▶ _PROBLEM DESCRIPTION_
Write the next part of the forum thread asking what "the 180" is, picking up right after its last line.

▶ _EXTRACTED TEXT_
_ _ _ _ _
# What is 180 I keep reading about?



## doureallycare2 (Dec 10, 2012)

Can someone tell me what this 180 is?


----------



## EleGirl (Dec 3, 2011)

See the link in my signature block below for the 180. It tells what the 180 is and why one would use it. It's important to know why.


----------



## doureallycare2 (Dec 10, 2012)

Thank you, I wish I had that years ago, I might have learned to stand on my feet a little bit faster but I will try and implament a couple that I still need to work on. Its awful how much he can still manuplate me.


----------



## EleGirl (Dec 3, 2011)

He can only manipulate you if you allow it.

Do you live with him?


----------



## doureallycare2 (Dec 10, 2012)

EleGirl said:


> He can only manipulate you if you allow it.
> 
> Do you live with him?
_ _ _ _ _
▶ _EXCERPTED RECORDS_
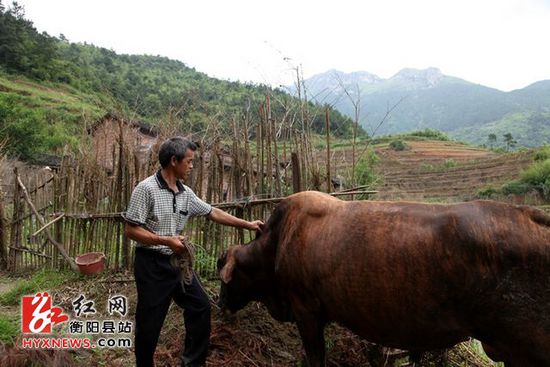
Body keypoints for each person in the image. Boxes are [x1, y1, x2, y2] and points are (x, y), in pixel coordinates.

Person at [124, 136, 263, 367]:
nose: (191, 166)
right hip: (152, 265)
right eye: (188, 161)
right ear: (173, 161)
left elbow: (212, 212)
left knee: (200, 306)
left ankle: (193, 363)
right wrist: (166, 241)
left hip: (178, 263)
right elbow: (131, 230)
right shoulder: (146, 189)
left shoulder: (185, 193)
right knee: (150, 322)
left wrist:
_ _ _ _ _
▶ _EXERCISE RESULT_
No I asked him to move out in October and I filed for divorce after finding out he was in his 10th affair for a year and a half. I forgave all the others. The one in 2003 knocked me off my feet and I almost had a nervous breakdown, I was had to call a suicide hotline at the time. I told him he had to promise never to do that to me again. That if he thought he was regressing in his sexual addition he needed to tell me first and he promised he would. When I found out that it had been going on all that time though my sons getting married and to me we seemed happier than in a long time what more was there to trust. yet even going forward with this divorce I have days of complete depression and wanting to end all those proceedings and say please love me....... please hug me..... but I know that’s my weakness, my addiction my lack of self-esteem and confidence. It really doesn’t even have anything to do with him anymore. I have to find the strength to become my own woman after 35 years of dependency on a dysfunctional relationship. He took care of everything; I never even had to pump my own gas. I just started working 7 years ago and that was because of his last affair. I always did day-care in my home. I’m more independent now, I’m not the same woman, I can do it... it’s just going to take reminding myself that I can. Even now I havnt heard from him for 3 days and its killing me, even though I just found out about his countersuites. stupid...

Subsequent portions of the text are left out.